G. Sistematika Penulisan
Untuk memberikan gambaran tentang penelitian yang akan penulis angkat maka dirumuskan sistematika sebagai berikut:
Bab I merupakan pendahuluan yang berisikan tentang latar belakang masalah, rumusan masalah, tujuan penelitian, signifikansi penelitian, definisi operasional, kajian pustaka, dan sistematika penulisan.
Bab II merupakan landasan teoritis yang terdiri dari pengertian hukum, kafir dan ulama.

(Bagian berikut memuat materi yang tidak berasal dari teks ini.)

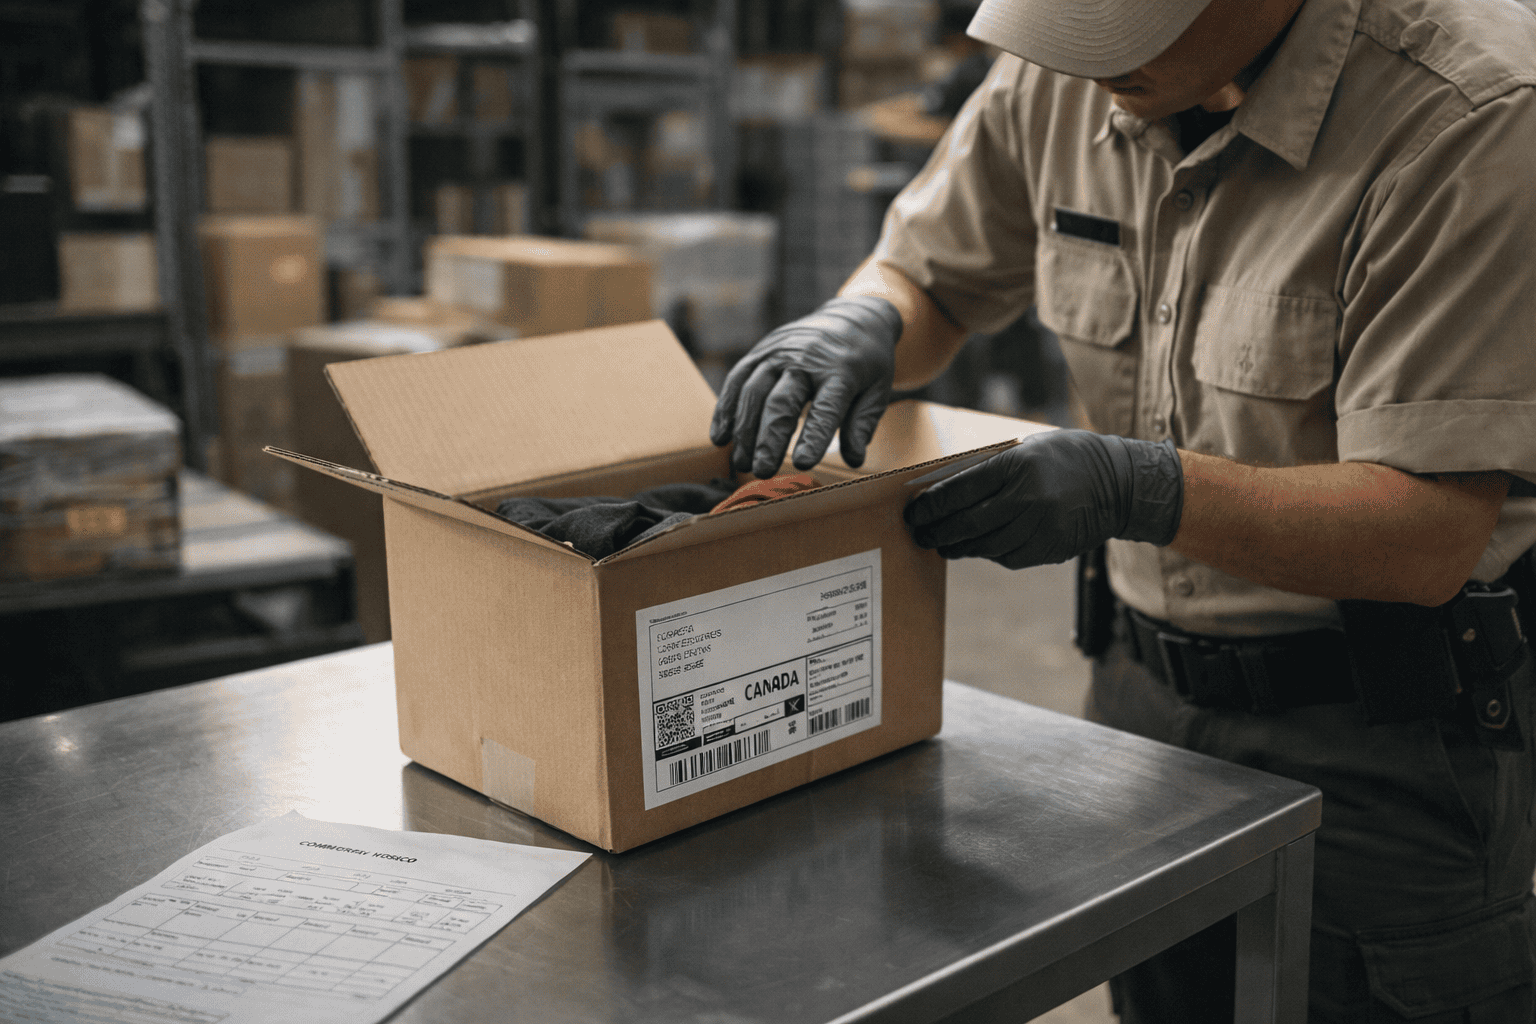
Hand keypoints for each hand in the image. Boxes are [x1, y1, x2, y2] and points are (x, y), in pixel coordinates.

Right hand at [710, 296, 902, 477]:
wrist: (851, 317)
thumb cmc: (866, 363)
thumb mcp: (877, 391)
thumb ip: (862, 425)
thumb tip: (854, 460)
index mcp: (841, 370)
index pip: (826, 408)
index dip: (814, 436)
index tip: (802, 463)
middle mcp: (806, 358)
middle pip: (781, 401)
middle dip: (768, 438)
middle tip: (762, 471)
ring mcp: (779, 352)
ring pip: (753, 392)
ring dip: (744, 430)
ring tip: (742, 463)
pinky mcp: (760, 351)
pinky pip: (737, 379)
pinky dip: (726, 409)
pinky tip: (721, 437)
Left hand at [904, 429, 1183, 568]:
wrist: (1120, 485)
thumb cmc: (1067, 458)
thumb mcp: (1028, 448)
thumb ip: (991, 467)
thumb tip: (947, 489)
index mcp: (1016, 466)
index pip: (958, 490)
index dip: (930, 505)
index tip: (914, 512)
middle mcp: (1026, 499)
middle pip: (964, 523)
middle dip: (935, 531)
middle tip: (919, 533)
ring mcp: (1038, 528)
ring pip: (982, 545)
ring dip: (956, 546)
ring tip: (942, 544)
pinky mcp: (1048, 549)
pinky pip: (1006, 556)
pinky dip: (987, 552)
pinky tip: (977, 546)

Bab III metode penelitian yang meliputi jenis penelitian, sifat penelitian, lokasi penelitian, subjek dan objek penelitian, data, sumber data, teknik pengumpulan data, teknik pengolahan data, analisis data dan tahap penelitian.
Bab IV pembahasan analisis dan data yang di dapat pada penelitian yang dilakukan dengan cara wawancara rekaman.